What’s been your career highlight to date?

Norstella has grown through acquisitions, bringing together data from early clinical research all the way through loss of exclusivity. A few years after I started, MMIT acquired Zitter Health and we needed to quickly merge Zitter’s policy and restriction data with MMIT’s formulary data.

I spent a summer working closely with the software development team on a major data migration project. We had to align datasets, create shared definitions, map naming conventions, and make everything work together under intense timelines. It wasn’t easy, but we pulled it off, and the integrated formulary and PAR data we built is still the backbone of what MMIT uses today.

For me, it was an incredible learning experience so early in my career. I’m especially proud of that accomplishment because I know how valuable that merged historical dataset is for our clients.

What industry trends do you see that MMIT is uniquely positioned to help with?

One big area is interpreting coverage for new-to-market products. When a therapy first launches, plans handle it differently: some cover right away, some hold it based on internal review cycles, and others wait to see what competitors do. It can look inconsistent and confusing from the outside.
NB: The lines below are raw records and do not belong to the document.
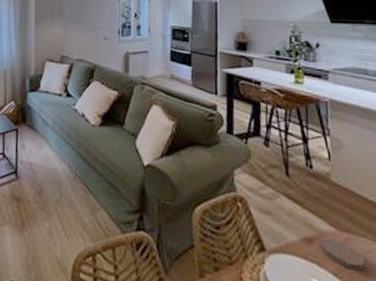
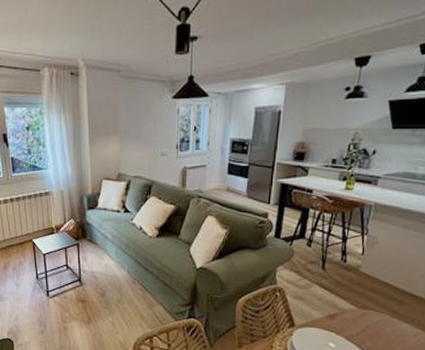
coaster: present [320,237,365,271] -> none [341,314,374,335]

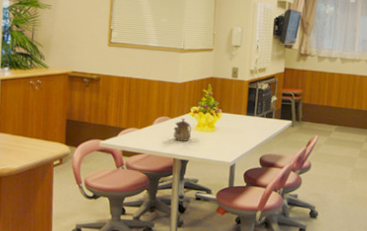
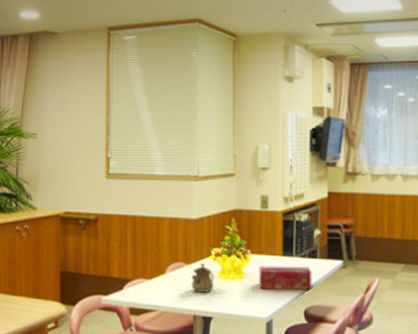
tissue box: none [226,122,268,143] -> present [259,266,312,291]

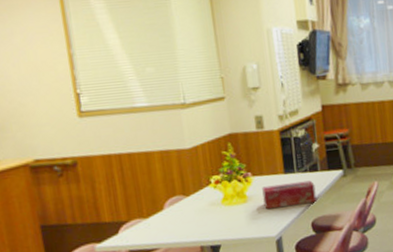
teapot: present [191,264,215,293] -> none [192,193,219,223]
Because we have strong relationships with payers, we often get the “why” behind those decisions. We can talk to payers, gather their rationale, and translate that back to clients in a simple, actionable way. That transparency is a big part of the value we provide.

Which company principle resonates most with you?

For me: kindness, empathy, and grace. I’m a big believer in the saying, “People may not remember what you said, but they’ll remember how you made them feel.” Everyone has tough days, and our clients face enormous pressure. I try to approach every interaction with empathy and respect, which really goes a long way.

What would you tell someone just starting their career with MMIT?

Be a sponge. Soak up everything. The internal language, the pharma terminology, the endless abbreviations…nobody understands it all in week one, or even month one, and that’s okay. Ask questions, even if you feel like you’re asking them a lot. When I was new, I probably drove people crazy with how many questions I had, but everyone was patient and helpful. I try to pay that forward.

I’d also encourage new hires to be visible—even in a remote world. Turn your camera on. Participate. Don’t quietly coast. There is so much opportunity here, and the people who get the most out of it are the ones who engage.

What do you like most about working at MMIT?

The team, hands down. I’ve had the same manager since 2018, and our dynamic has grown and evolved along with my career. The access advisor team is close-knit, supportive, and curious. There’s no such thing as a dumb question, and that mindset really matters, especially in a remote environment. With a stats background, I could have taken my career in many directions, but the people here are what make me want to stay.

What do you like to do outside of work?

Chess is still a huge part of my life. At least once a week, I hop on a train into NYC to play in a tournament, and I play online constantly. I also travel for bigger events when I can.

I grew up playing sports and I’m extremely competitive. I still play men’s softball, and in the last few years I’ve gotten addicted to pickleball. Oddly enough, it’s a lot like chess—strategy meets patience meets timing. It’s social, great exercise, and just plain fun. I even love the sound of the ball. So if I ever go missing, I’m probably on a pickleball court!

I also recently got engaged in August, and I love traveling and trying out new restaurants with my fiancée whenever we can.